Far from Los Angeles’ centers of power, the harbor seldom gets the attention it deserves as a driving force in the Southland’s economy. Yet decisions big and small made there have an impact on businesses and workers as far away as the Inland Empire.
That’s why a vote by a relatively few harbor truck drivers to join the Teamsters Union is worth some notice. Drivers for the Toll Group, which transports goods in and out of the harbor, voted 46-15 to join the Teamsters Union, reported Coral Itzcalli, spokesperson for Change To Win, a Teamsters-backed coalition of organizations supporting the union drive.
They are a small percentage of the some 10,000 truck drivers working at the harbor. The vast majority of the drivers work as independent contractors who lease their trucks from trucking companies. The Toll drivers are unusual in that they are on a company payroll.

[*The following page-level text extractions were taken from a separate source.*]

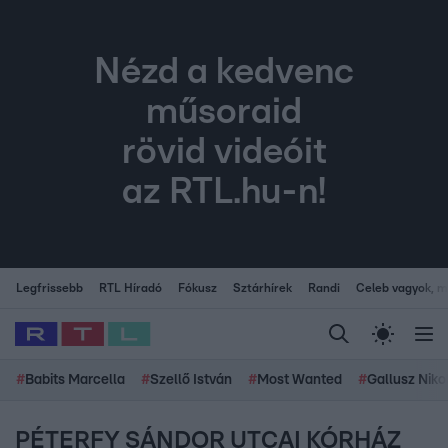
Nézd a kedvenc
műsoraid
rövid videóit
az RTL.hu-n!
Legfrissebb
RTL Híradó
Fókusz
Sztárhírek
Randi
Celeb vagyok, me
#
Babits Marcella
#
Szellő István
#
Most Wanted
#
Gallusz Niko
PÉTERFY SÁNDOR UTCAI KÓRHÁZ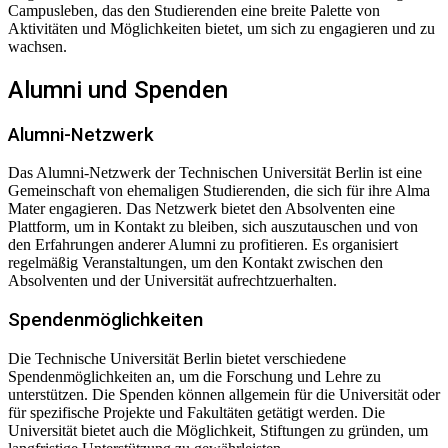
Campusleben, das den Studierenden eine breite Palette von
Aktivitäten und Möglichkeiten bietet, um sich zu engagieren und zu
wachsen.
Alumni und Spenden
Alumni-Netzwerk
Das Alumni-Netzwerk der Technischen Universität Berlin ist eine
Gemeinschaft von ehemaligen Studierenden, die sich für ihre Alma
Mater engagieren. Das Netzwerk bietet den Absolventen eine
Plattform, um in Kontakt zu bleiben, sich auszutauschen und von
den Erfahrungen anderer Alumni zu profitieren. Es organisiert
regelmäßig Veranstaltungen, um den Kontakt zwischen den
Absolventen und der Universität aufrechtzuerhalten.
Spendenmöglichkeiten
Die Technische Universität Berlin bietet verschiedene
Spendenmöglichkeiten an, um die Forschung und Lehre zu
unterstützen. Die Spenden können allgemein für die Universität oder
für spezifische Projekte und Fakultäten getätigt werden. Die
Universität bietet auch die Möglichkeit, Stiftungen zu gründen, um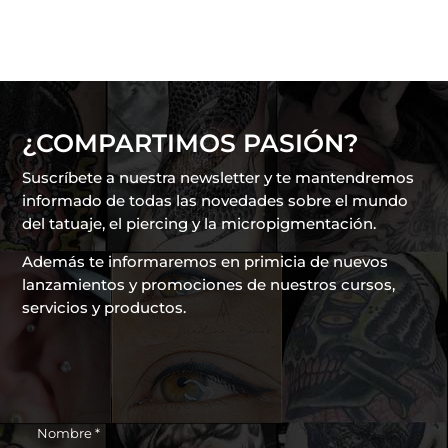
¿COMPARTIMOS PASIÓN?
Suscríbete a nuestra newsletter y te mantendremos
informado de todas las novedades sobre el mundo
del tatuaje, el piercing y la micropigmentación.
Además te informaremos en primicia de nuevos
lanzamientos y promociones de nuestros cursos,
servicios y productos.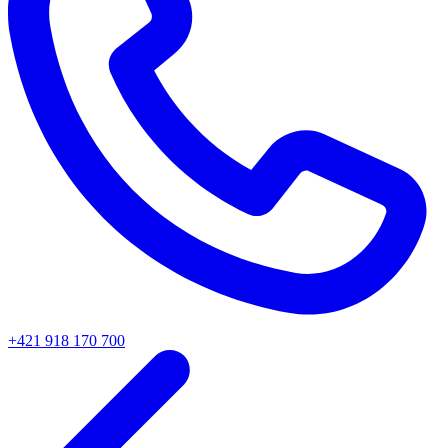
+421 918 170 700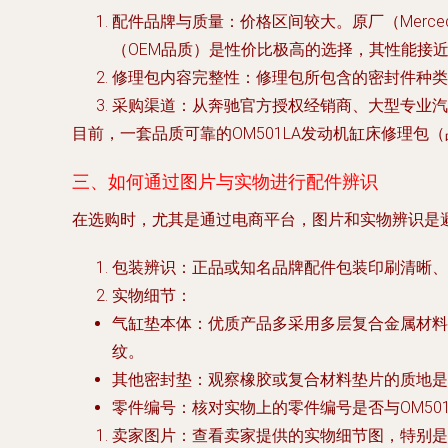
配件品牌与质量
：价格区间较大。原厂（Merce
（OEM品质）是性价比极高的选择，其性能接
修理包内容完整性
：修理包所包含的密封件种类
采购渠道
：从奔驰官方授权经销商、大型专业汽
目前，一套品质可靠的OM501LA发动机缸床修理
三、如何通过图片与实物进行配件辨识
在选购时，尤其是通过电商平台，图片和实物辨识是
包装辨识
：正品或知名品牌配件包装印刷清晰、
实物细节
：
气缸垫本体
：优质产品多采用多层复合金属材料
纹。
其他密封垫
：观察橡胶或复合材料垫片的质地是
零件编号
：核对实物上的零件编号是否与OM5
卖家图片
：查看卖家提供的实物细节图，特别是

What makes this vote significant, Itzcalli said, is that it is “a big step” in union efforts to organize the independent contractor drivers and negotiate more money and better working conditions for them. This would impact drivers whose routes range from the harbor though the Inland Empire and beyond the state’s eastern boundaries.
The organizing drive began when drivers couldn’t persuade Toll to provide clean bathrooms, cold drinking water and remedy other working conditions the union characterized as “inhumane and unsanitary.” The next step is for the Teamsters to negotiate a contract with Toll.
With this victory, the Teamsters are energized to extend their drive to other trucking companies serving the harbor, possibly triggering disputes that will impact business and workers throughout the Southland.